Wildlife seems to be a remote spectacle to many. In fact, during my 1.5 years as president of the MEPs for Wildlife Group, I even realised that people have a romantic and idealistic view of wildlife.
One only thinks of safaris in Africa, gorillas in the Virunga National Park or documentaries by David Attenborough about the fauna and flora in the Amazon Rain Forest. However, the current COVID-19 pandemic and other disease outbreaks of zoonotic origin, such as SARS and Ebola, clearly demonstrate the opposite: wildlife is everyone’s business.
Globally, wildlife is under intense pressure from human activity and overexploitation. Illegal and unsustainable wildlife trade, deforestation, poor governance, wildlife trafficking and corruption have significant negative impacts on ecosystems and the loss of multiple wild species.
This affects the integrity of whole ecosystems, contributes to climate change and impacts local livelihoods, economic development and security.
The COVID-19 pandemic is a wake-up call for all of us. Human, animal and plant health are all intrinsically interconnected. As the pandemic showed, we failed to integrate these three dimensions.
This absence of a holistic approach and the lack of coordinated global efforts are mistakes that we cannot afford again. If we want to protect ourselves from future pandemics, a truly trans-sectoral One Health approach, must be our response.
This is a matter of urgency. Efforts must be focused on preventing pandemics of zoonotic origin at their source. In other words: stopping them at the point of spillover of pathogens from animals to humans, well before they can become local outbreaks, epidemics, or global pandemics.
This means, in the first place, protecting intact ecosystems and stopping deforestation and forest degradation to limit the human-wildlife interface. Second, we need to seriously look into the wildlife trade and consumption.

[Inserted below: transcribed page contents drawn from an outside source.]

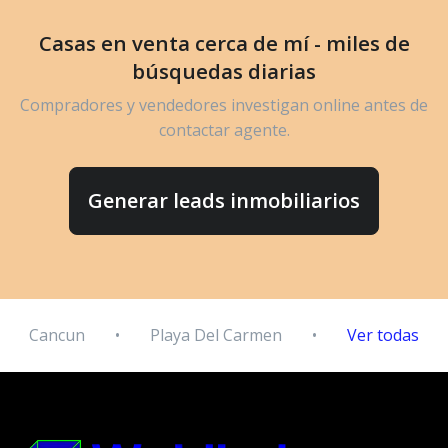
Casas en venta cerca de mí - miles de
búsquedas diarias
Compradores y vendedores investigan online antes de
contactar agente.
Generar leads inmobiliarios
Cancun
•
Playa Del Carmen
•
Ver todas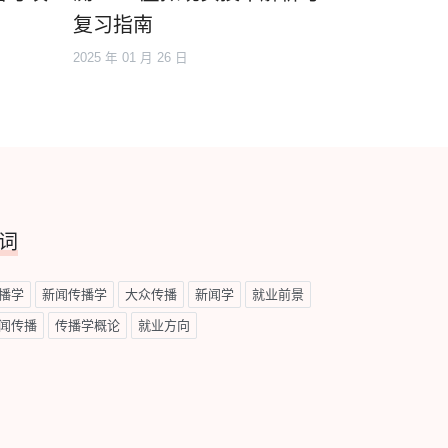
复习指南
2025 年 01 月 26 日
词
播学
新闻传播学
大众传播
新闻学
就业前景
闻传播
传播学概论
就业方向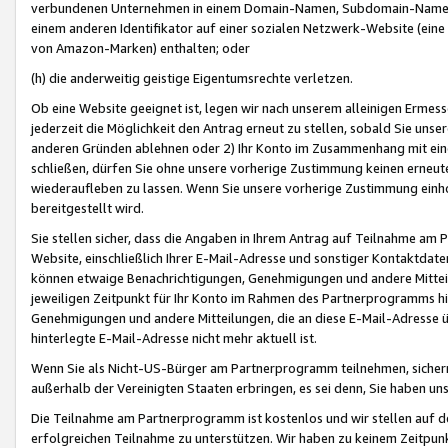
verbundenen Unternehmen in einem Domain-Namen, Subdomain-Namen,
einem anderen Identifikator auf einer sozialen Netzwerk-Website (eine 
von Amazon-Marken) enthalten; oder
(h) die anderweitig geistige Eigentumsrechte verletzen.
Ob eine Website geeignet ist, legen wir nach unserem alleinigen Ermess
jederzeit die Möglichkeit den Antrag erneut zu stellen, sobald Sie uns
anderen Gründen ablehnen oder 2) Ihr Konto im Zusammenhang mit eine
schließen, dürfen Sie ohne unsere vorherige Zustimmung keinen erne
wiederaufleben zu lassen. Wenn Sie unsere vorherige Zustimmung einho
bereitgestellt wird.
Sie stellen sicher, dass die Angaben in Ihrem Antrag auf Teilnahme a
Website, einschließlich Ihrer E-Mail-Adresse und sonstiger Kontaktdaten
können etwaige Benachrichtigungen, Genehmigungen und andere Mittei
jeweiligen Zeitpunkt für Ihr Konto im Rahmen des Partnerprogramms h
Genehmigungen und andere Mitteilungen, die an diese E-Mail-Adresse ü
hinterlegte E-Mail-Adresse nicht mehr aktuell ist.
Wenn Sie als Nicht-US-Bürger am Partnerprogramm teilnehmen, sichern 
außerhalb der Vereinigten Staaten erbringen, es sei denn, Sie haben 
Die Teilnahme am Partnerprogramm ist kostenlos und wir stellen auf d
erfolgreichen Teilnahme zu unterstützen. Wir haben zu keinem Zeitpun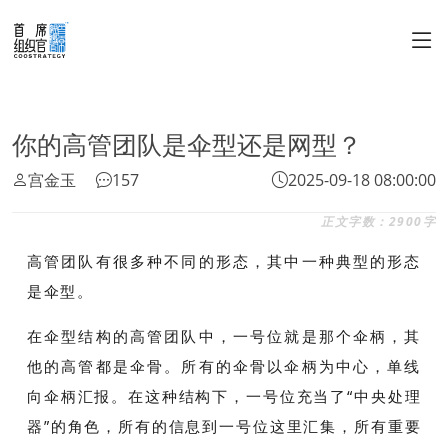
你的高管团队是伞型还是网型？
宫金玉
157
2025-09-18 08:00:00
正文字数：2900字
高管团队有很多种不同的形态，其中一种典型的形态
是伞型。
在伞型结构的高管团队中，一号位就是那个伞柄，其
他的高管都是伞骨。所有的伞骨以伞柄为中心，单线
向伞柄汇报。在这种结构下，一号位充当了“中央处理
器”的角色，所有的信息到一号位这里汇集，所有重要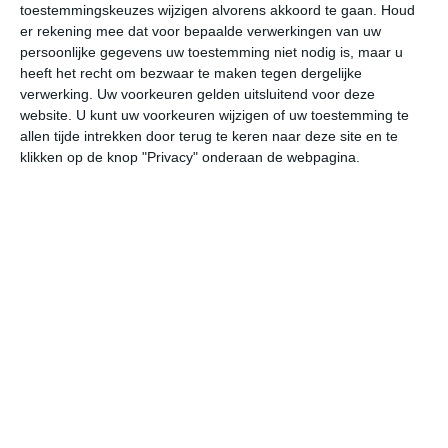
toestemmingskeuzes wijzigen alvorens akkoord te gaan.
Houd
W
er rekening mee dat voor bepaalde verwerkingen van uw
persoonlijke gegevens uw toestemming niet nodig is, maar u
ma
di
wo
do
vr
heeft het recht om bezwaar te maken tegen dergelijke
verwerking. Uw voorkeuren gelden uitsluitend voor deze
website. U kunt uw voorkeuren wijzigen of uw toestemming te
allen tijde intrekken door terug te keren naar deze site en te
29°
20°
29°
20°
29°
20°
24°
18°
23°
16°
klikken op de knop "Privacy" onderaan de webpagina.
20°C
25°C
27°C
28°C
27°C
23
07:00
10:00
13:00
16:00
19:00
22
07:00
10:00
13:00
16:00
19:00
22
ONO 2
O 2
O 3
OZO 2
O 2
O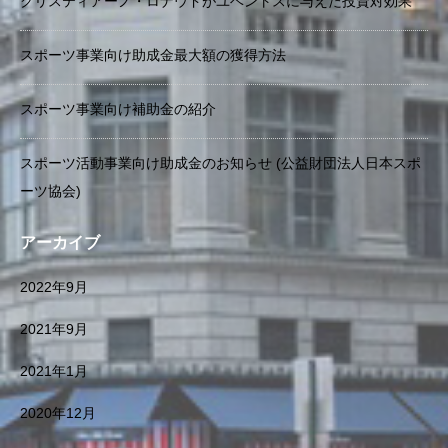
クリスティアーノ・ロナウドがユベントスに与えた投資対効果
スポーツ事業向け助成金最大額の獲得方法
スポーツ事業向け補助金の紹介
スポーツ活動事業向け助成金のお知らせ (公益財団法人日本スポ
ーツ協会)
アーカイブ
2022年9月
2021年9月
2021年1月
2020年12月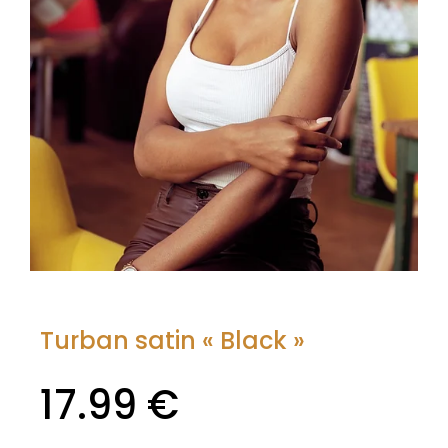
Turban satin « Black »
17.99
€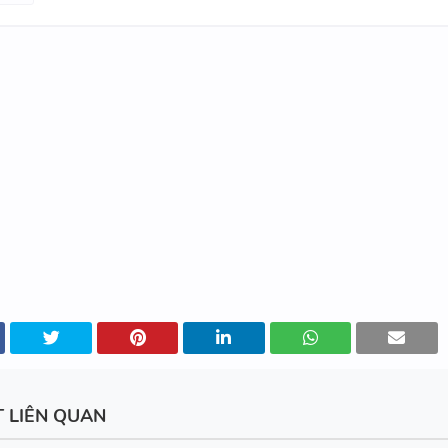
NGỮ PHÁP - TIẾNG ANH 6 - 
SUCCESS - HỌC KỲ 1 - CÓ ĐÁ
CHUYÊN ĐỀ TÍNH TỪ ĐUÔI _I
_ED - CÓ ĐÁP ÁN
MINDMAP SPEAKING - TIẾNG
6 - HỌC KỲ 1 - GLOBAL SUCC
T LIÊN QUAN
TỔNG HỢP WORD FORM THE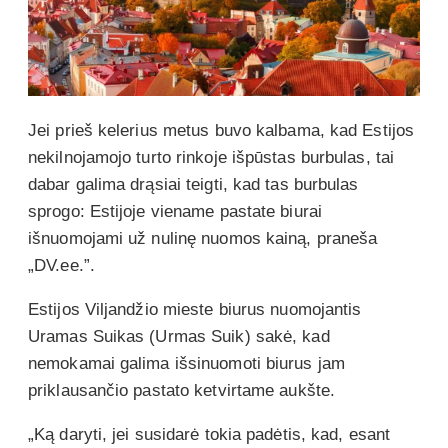
Jei prieš kelerius metus buvo kalbama, kad Estijos
nekilnojamojo turto rinkoje išpūstas burbulas, tai
dabar galima drąsiai teigti, kad tas burbulas
sprogo: Estijoje viename pastate biurai
išnuomojami už nulinę nuomos kainą, praneša
„DV.ee.”.
Estijos Viljandžio mieste biurus nuomojantis
Uramas Suikas (Urmas Suik) sakė, kad
nemokamai galima išsinuomoti biurus jam
priklausančio pastato ketvirtame aukšte.
„Ką daryti, jei susidarė tokia padėtis, kad, esant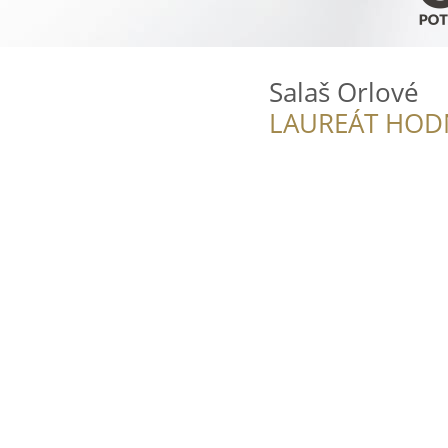
Salaš Orlové
LAUREÁT HOD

The focus should not be on illegal wildlife trade, but on wildlife trade as a whole, both legal and illegal.
There is no evidence that the risk of pathogen spillover is exclusively related to illegally obtained animals. As you all can imagine, a virus is indeed indifferent to whether an animal in a market was obtained legally or not.
To those who think that the conservation of wildlife or the fight against wildlife trafficking is none of our business, I can say: fighting wildlife crime and restoring our biodiversity is very much our concern, also in Europe.
It goes without saying that we are all interconnected and that the EU cannot act alone. Therefore, an international approach is fundamental if we want to avoid such crises from happening again. Viruses don’t stop at our borders, you see.
With its Biodiversity Strategy for 2030, the EU has the powers and ambition to take the lead in this fight and to influence the rest of the world.
The strategy provides the foundation for ambitious EU action to tackle the biodiversity crisis, efforts to reduce wildlife trade and consumption, and commitments to help prevent and build up resilience to possible future diseases and pandemics. Words must become deeds, and the EU must take its responsibility.
The Commission has been talking a lot about the revision of the EU Action Plan against Wildlife Trafficking, but we have been waiting for this for over a year. The pandemic has shown that there is absolutely no time to waste. Now is the time for fundamental change.